Dylan spoke up. “I don’t want to go to the falls. There’s no point. I’ll just be sitting there.”
I jumped in. “I don’t want to go, either. I practically drowned when we did the canoeing.”
Neville smiled. “What are you proposing?”
My mind raced. I needed a plausible, admirable lie so that Neville could let us off and still feel like he was doing his job.
“We could spend the time reflecting,” I offered. “We could work on something for the talent show. I know I said it as a joke, but now I’ve made this promise to Roslyn . . .”
Neville looked bemused. He didn’t
quite
believe me. But he wanted to. Need is not quite belief, but sometimes it’ll do.
“I guess there’s no reason why you can’t stay back,” Neville reasoned. “It is beautiful country, though.”
“I’m not that into nature,” I said, smiling slyly at Dylan. “I’m a city girl.”
“Gotcha.” Neville kicked a leg toward the door. I got the feeling that he was lingering, as if he wanted to dispatch his counselor duties and hang with the bad kids. He was okay, Neville, for a glass-eyed, super-gay, good-intentioned Godbotherer. He slapped the door frame. “Have
fu
-un . . .” His final advice swept the floor like a lyrebird’s tail. “Safe fun.”

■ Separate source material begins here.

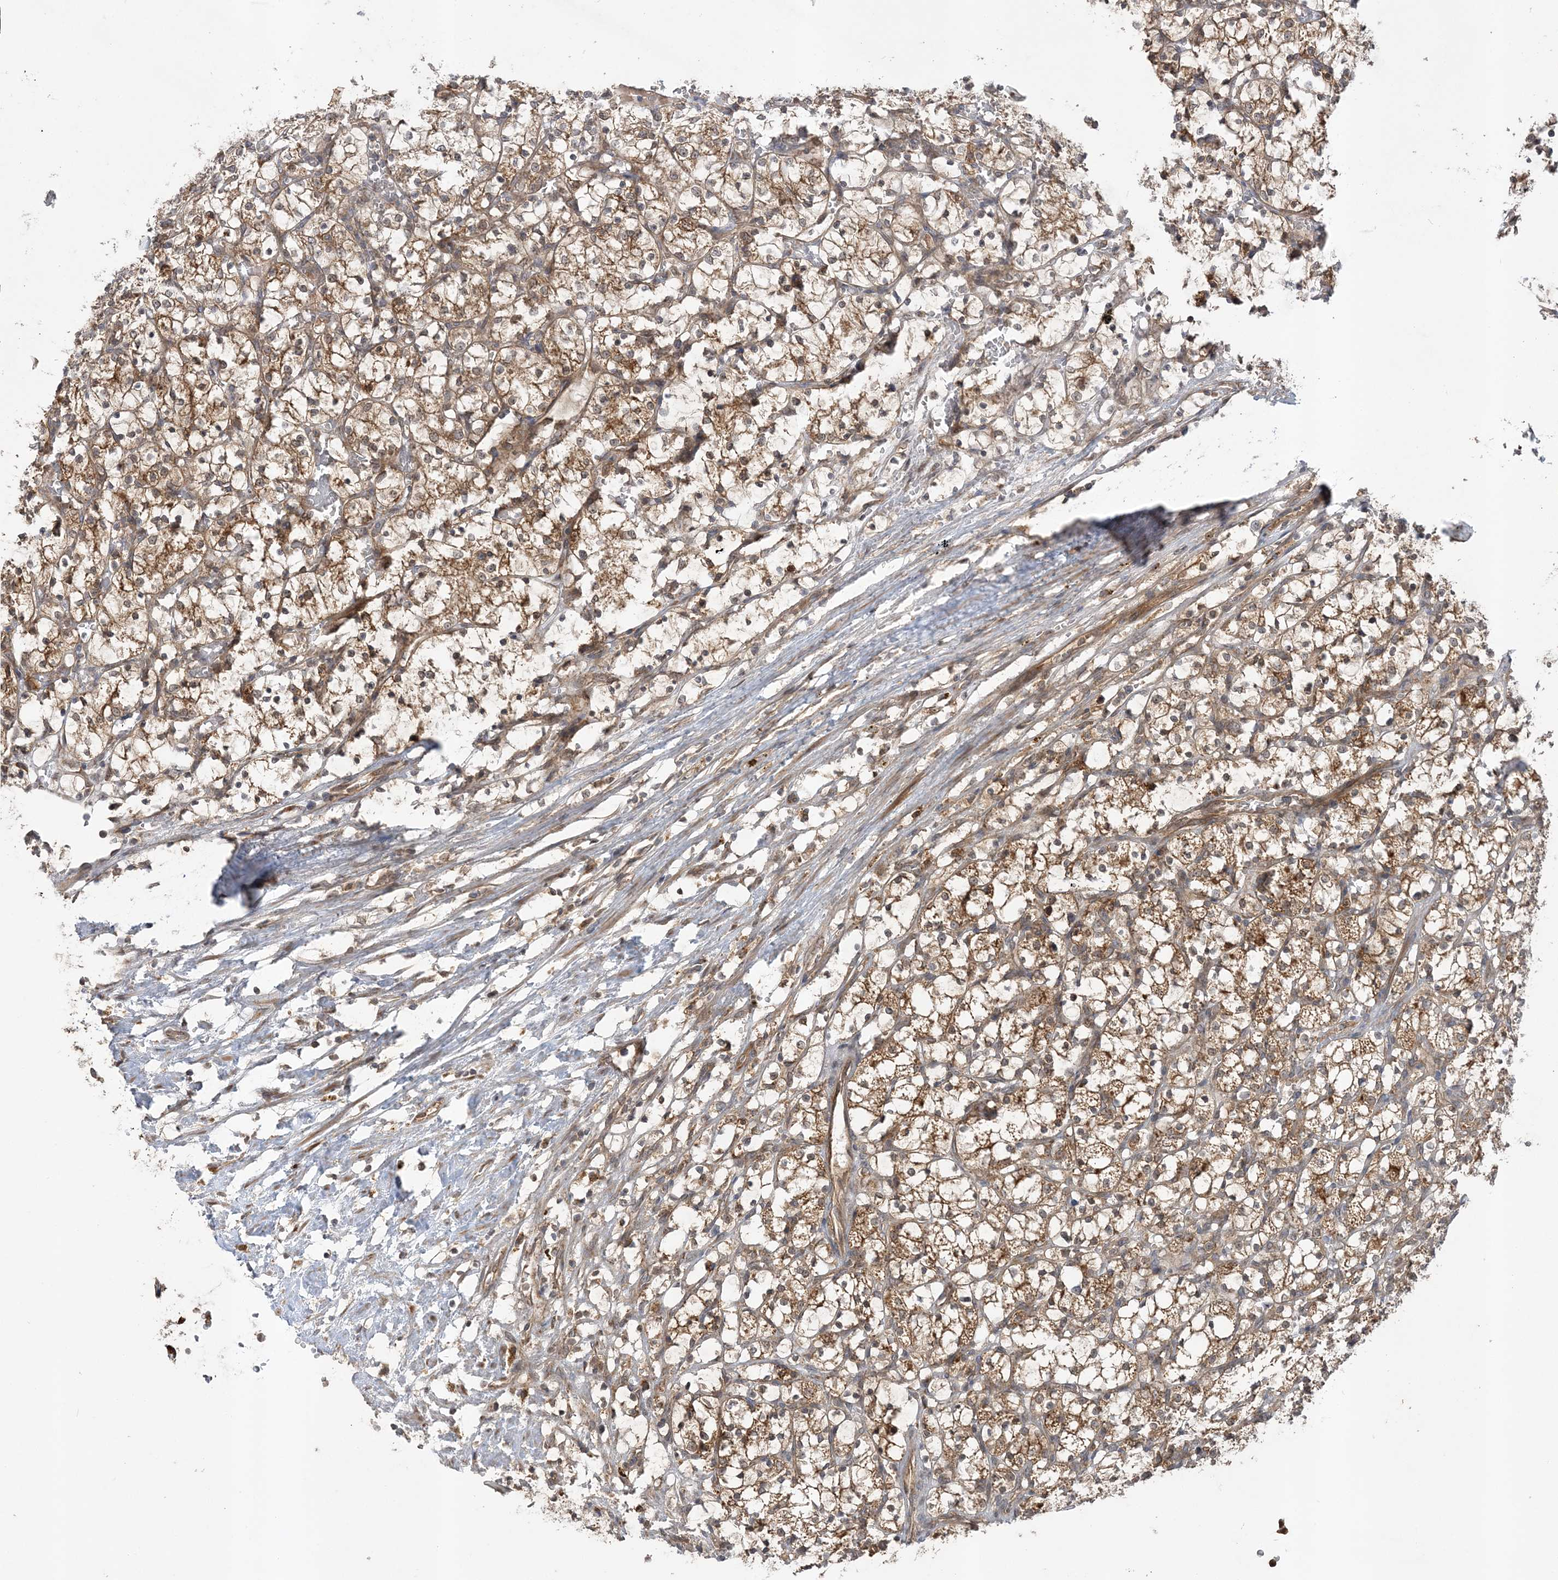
{"staining": {"intensity": "weak", "quantity": ">75%", "location": "cytoplasmic/membranous"}, "tissue": "renal cancer", "cell_type": "Tumor cells", "image_type": "cancer", "snomed": [{"axis": "morphology", "description": "Adenocarcinoma, NOS"}, {"axis": "topography", "description": "Kidney"}], "caption": "The immunohistochemical stain highlights weak cytoplasmic/membranous staining in tumor cells of renal adenocarcinoma tissue. (brown staining indicates protein expression, while blue staining denotes nuclei).", "gene": "MMADHC", "patient": {"sex": "female", "age": 69}}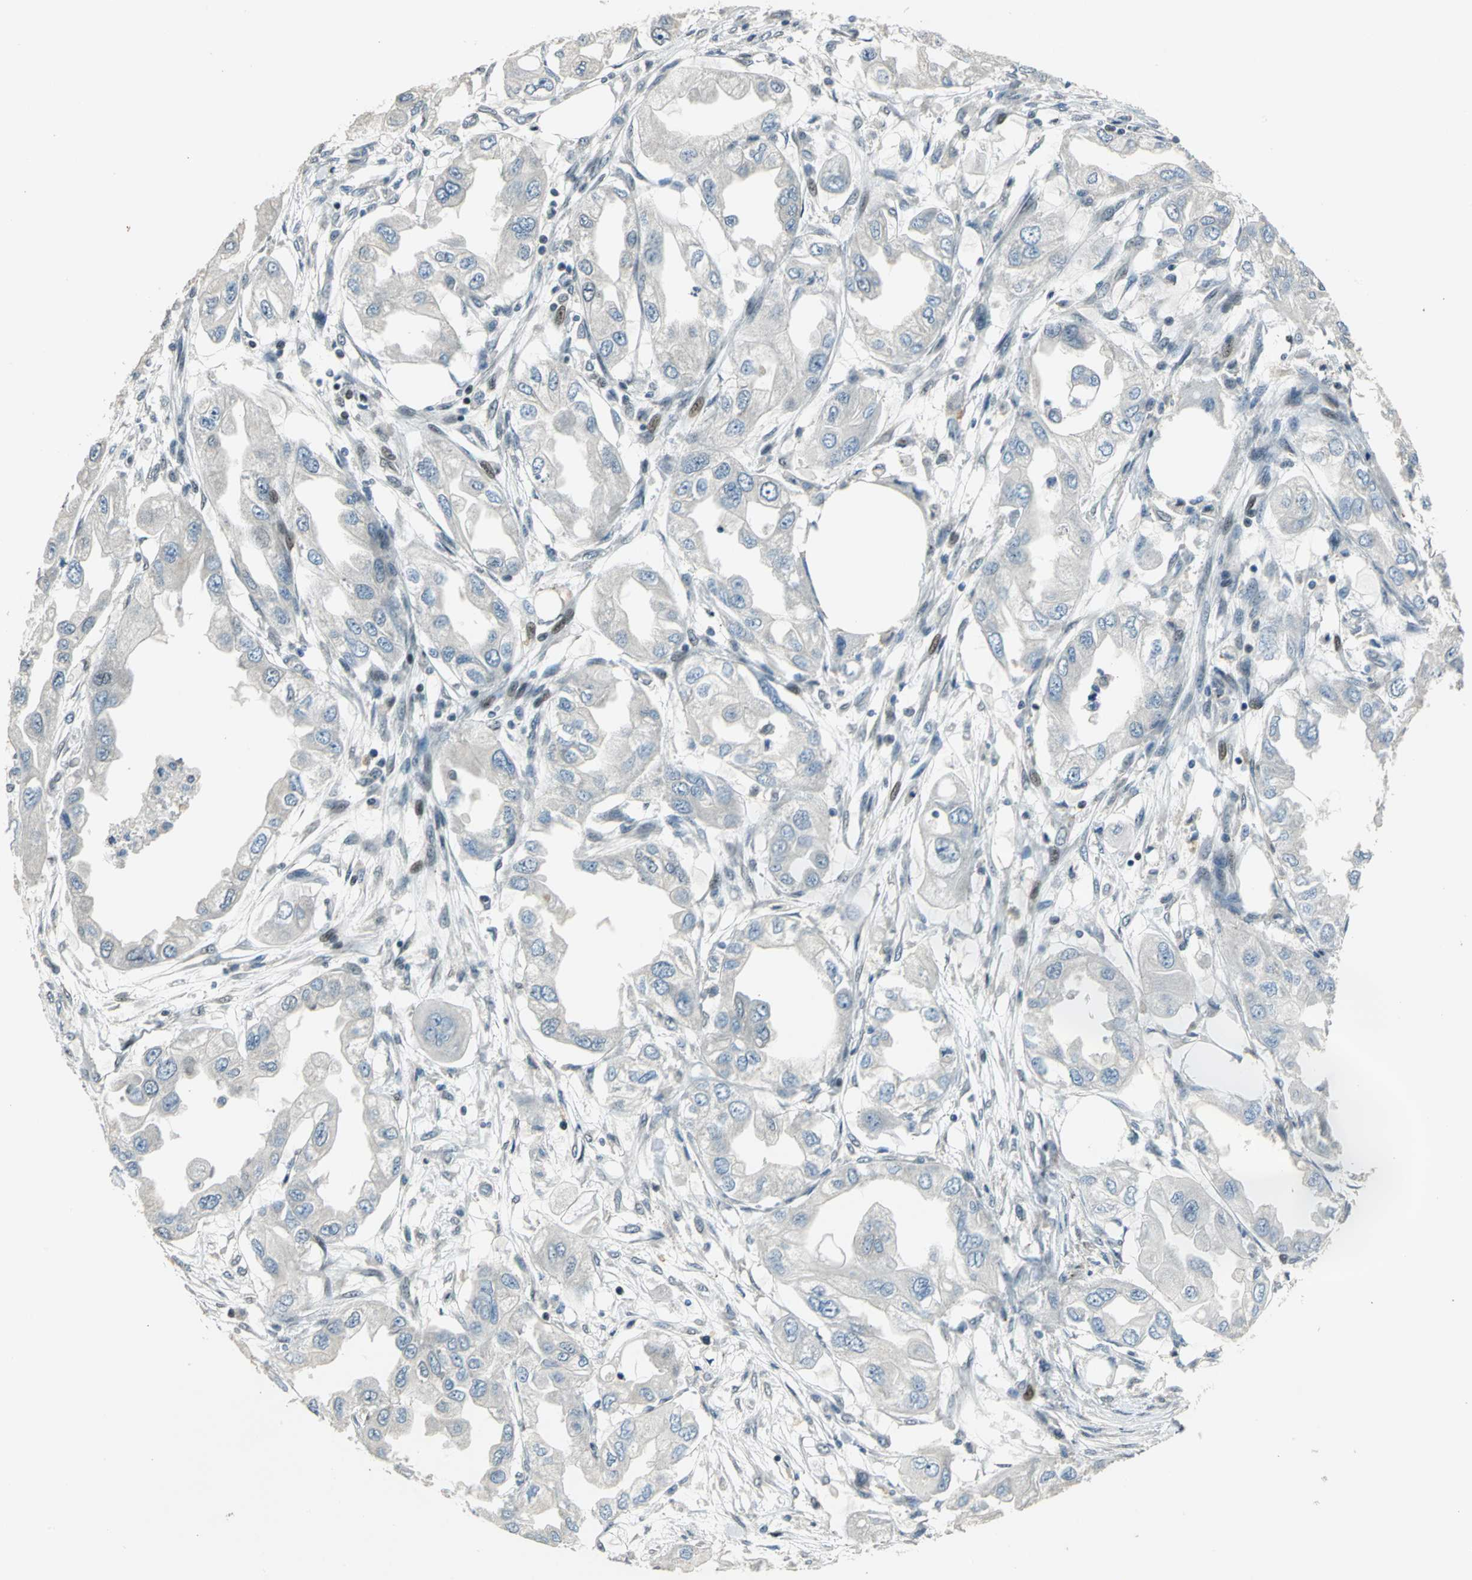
{"staining": {"intensity": "weak", "quantity": "<25%", "location": "nuclear"}, "tissue": "endometrial cancer", "cell_type": "Tumor cells", "image_type": "cancer", "snomed": [{"axis": "morphology", "description": "Adenocarcinoma, NOS"}, {"axis": "topography", "description": "Endometrium"}], "caption": "Photomicrograph shows no significant protein positivity in tumor cells of endometrial cancer (adenocarcinoma).", "gene": "BRIP1", "patient": {"sex": "female", "age": 67}}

Dylan and I locked eyes and singsonged back, “
We will
.”
For the next hour we emptied drawers and filled trash bags. I no longer felt weird about poking around Fraser’s personal stuff. We weren’t campers doing shit-work. We were cultural anthropologists searching for artifacts.
On the bedside table I found an old photograph under glass. On the back it said
Nicholas and Rose, wedding day, 1964
. The couple were standing in front of the house. Neither of them was smiling. Fraser looked wiry. He was wearing a suit and hat and a neat bow tie. His wife wore a white dress and carried a sheaf of wildflowers, long grass, and peacock feathers. I stared at the photo. Rose Fraser. She had my name, and she was fat like me. Plump. Big-boned. Comfy.
“When did Fraser die?” I asked.
Dylan didn’t answer. He was fiddling with an old cassette player. Suddenly the room was full of horns. The singer had a mighty timbre. Dylan pulled a swift 360. He was singing along, using everything—his voice, his face, his hands.
“What is this old people’s music?” I shouted above the din.
Dylan managed to shout back, “Neville Special” without missing a beat. “It’s Tom Jones—
Delilah.
”
Tom Jones wailed, and Dylan wailed with him. “
Why, why, whyyyyyy, Delilah?”
There was a hiss and a pop. Some smoke rose up. The amplifier was dead, but Dylan kept singing. Later, when we were playing
Name the Dune Buggy
he started again. We had wanted a name to suit the mission, something sexy . . . and dangerous. Why, why, why
not
Delilah? The name suited her so much it was perfect.